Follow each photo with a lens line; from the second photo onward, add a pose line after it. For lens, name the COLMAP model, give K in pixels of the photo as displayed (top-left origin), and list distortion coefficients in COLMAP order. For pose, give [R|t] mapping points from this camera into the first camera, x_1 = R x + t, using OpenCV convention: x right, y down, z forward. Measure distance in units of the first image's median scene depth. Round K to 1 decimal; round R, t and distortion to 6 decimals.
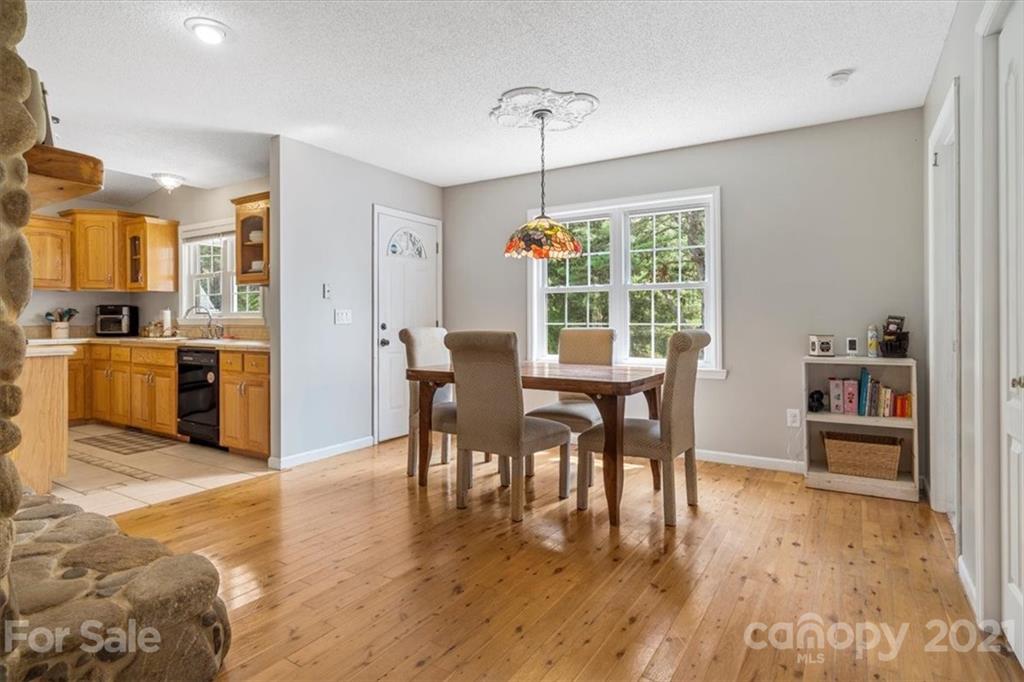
lens RADIAL K [[543.5, 0, 516.7], [0, 543.5, 321.5], [0, 0, 1]] dist [0.001209, 0.000626]
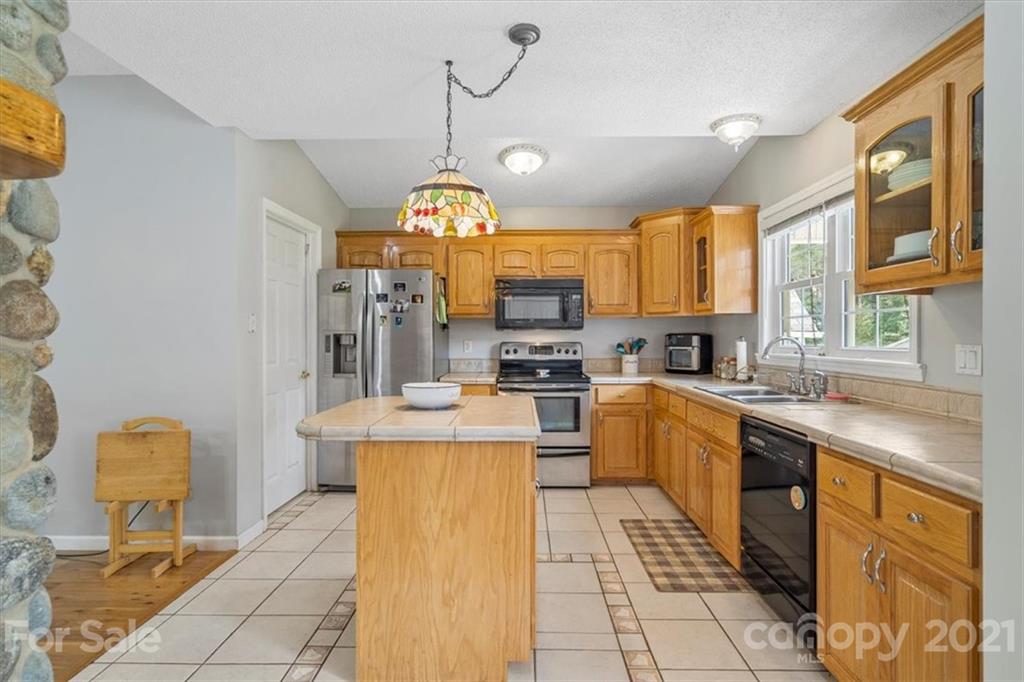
lens RADIAL K [[523.6, 0, 513.9], [0, 523.6, 338.2], [0, 0, 1]] dist [0.001603, 0.000685]
pose [[0.507200, 0.002732, -0.861824, -0.239024], [-0.003599, 0.999993, 0.001053, -0.025368], [0.861821, 0.002567, 0.507206, 0.448673]]
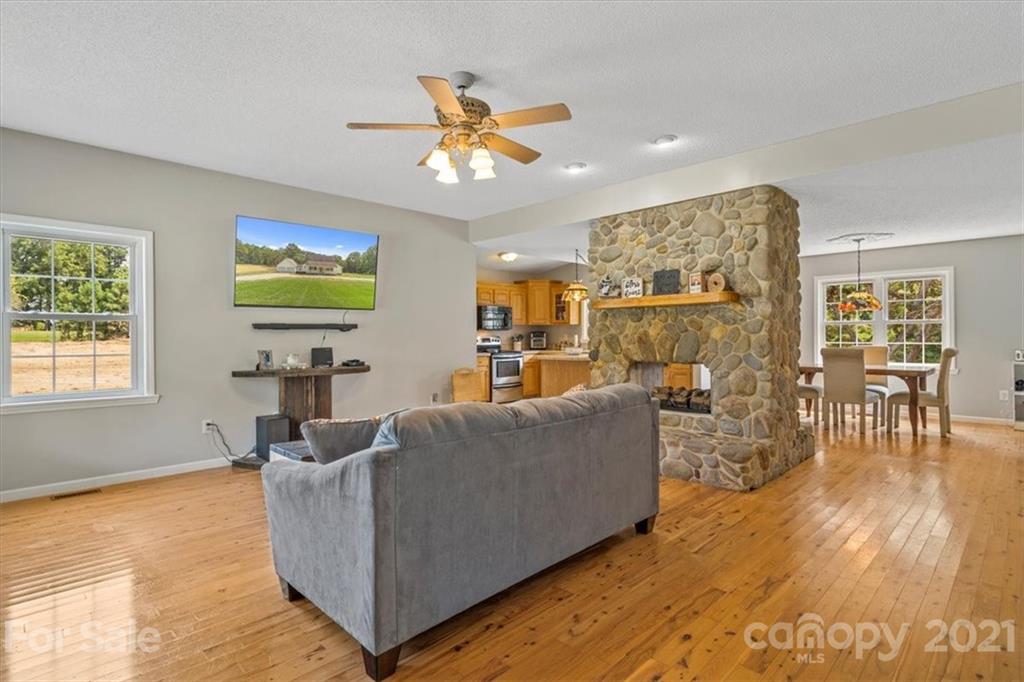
lens RADIAL K [[523.6, 0, 513.9], [0, 523.6, 338.2], [0, 0, 1]] dist [0.001603, 0.000685]
pose [[0.974477, -0.003047, -0.224465, -0.473790], [0.004386, 0.999975, 0.005469, -0.020984], [0.224442, -0.006314, 0.974467, -0.734450]]
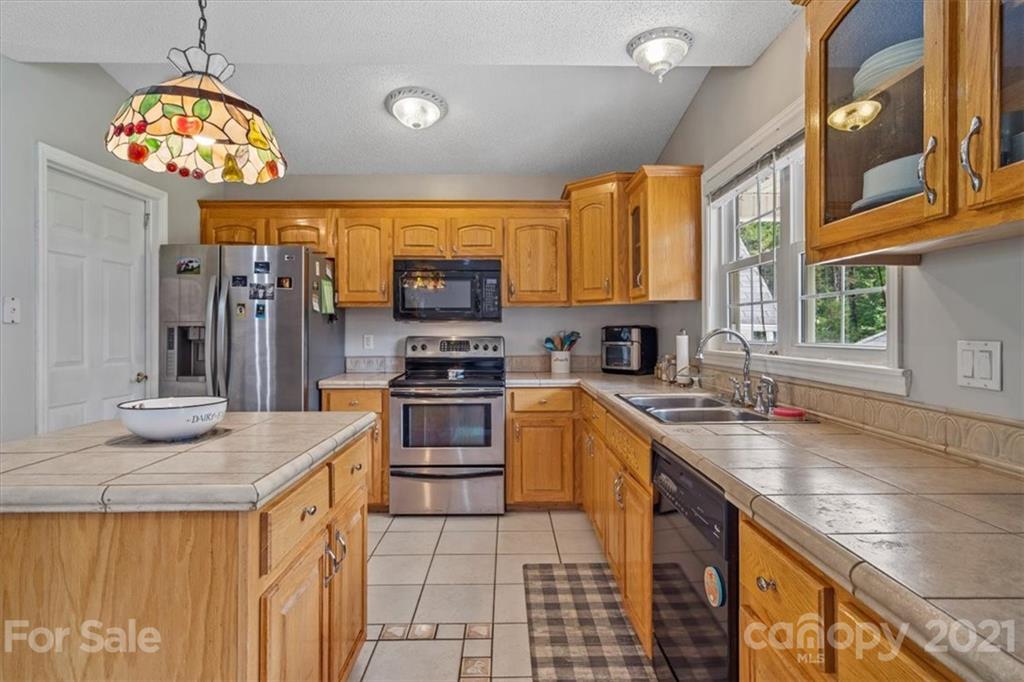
lens RADIAL K [[528.3, 0, 513.7], [0, 528.3, 329.5], [0, 0, 1]] dist [0.001844, 0.000630]
pose [[0.535733, -0.001427, -0.844386, -0.302918], [-0.003095, 0.999989, -0.003653, -0.025038], [0.844382, 0.004571, 0.535723, 0.601925]]
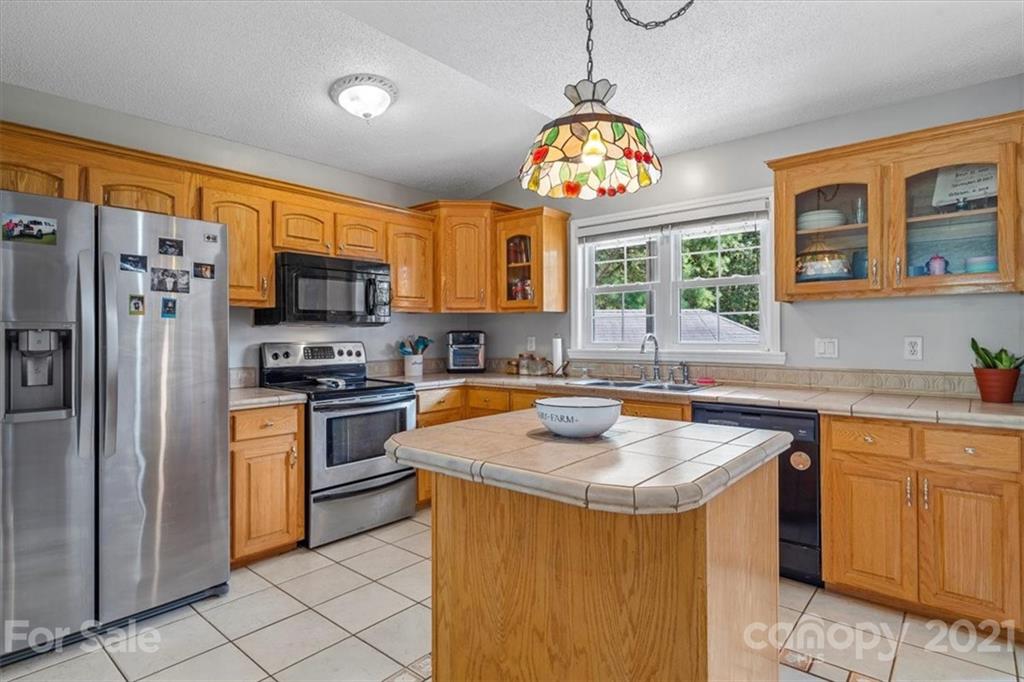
lens RADIAL K [[537.7, 0, 512.6], [0, 537.7, 334.9], [0, 0, 1]] dist [0.001969, 0.000687]
pose [[0.988402, -0.003379, -0.151820, -0.615568], [0.002798, 0.999988, -0.004037, -0.023537], [0.151832, 0.003566, 0.988400, 0.305759]]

== == ==

▸ REQUIRED WORK: Beginning at the first line of the data and continuing through the line that contains "dist [0.001844, 0.000630]", write out every line again word for word, leaving the pictures out.

▸ RESULT OF THE TASK:
Follow each photo with a lens line; from the second photo onward, add a pose line after it. For lens, name the COLMAP model, give K in pixels of the photo as displayed (top-left origin), and list distortion coefficients in COLMAP order. For pose, give [R|t] mapping points from this camera into the first camera, x_1 = R x + t, using OpenCV convention: x right, y down, z forward. Measure distance in units of the first image's median scene depth. Round K to 1 decimal; round R, t and distortion to 6 decimals.
lens RADIAL K [[543.5, 0, 516.7], [0, 543.5, 321.5], [0, 0, 1]] dist [0.001209, 0.000626]
lens RADIAL K [[523.6, 0, 513.9], [0, 523.6, 338.2], [0, 0, 1]] dist [0.001603, 0.000685]
pose [[0.507200, 0.002732, -0.861824, -0.239024], [-0.003599, 0.999993, 0.001053, -0.025368], [0.861821, 0.002567, 0.507206, 0.448673]]
lens RADIAL K [[523.6, 0, 513.9], [0, 523.6, 338.2], [0, 0, 1]] dist [0.001603, 0.000685]
pose [[0.974477, -0.003047, -0.224465, -0.473790], [0.004386, 0.999975, 0.005469, -0.020984], [0.224442, -0.006314, 0.974467, -0.734450]]
lens RADIAL K [[528.3, 0, 513.7], [0, 528.3, 329.5], [0, 0, 1]] dist [0.001844, 0.000630]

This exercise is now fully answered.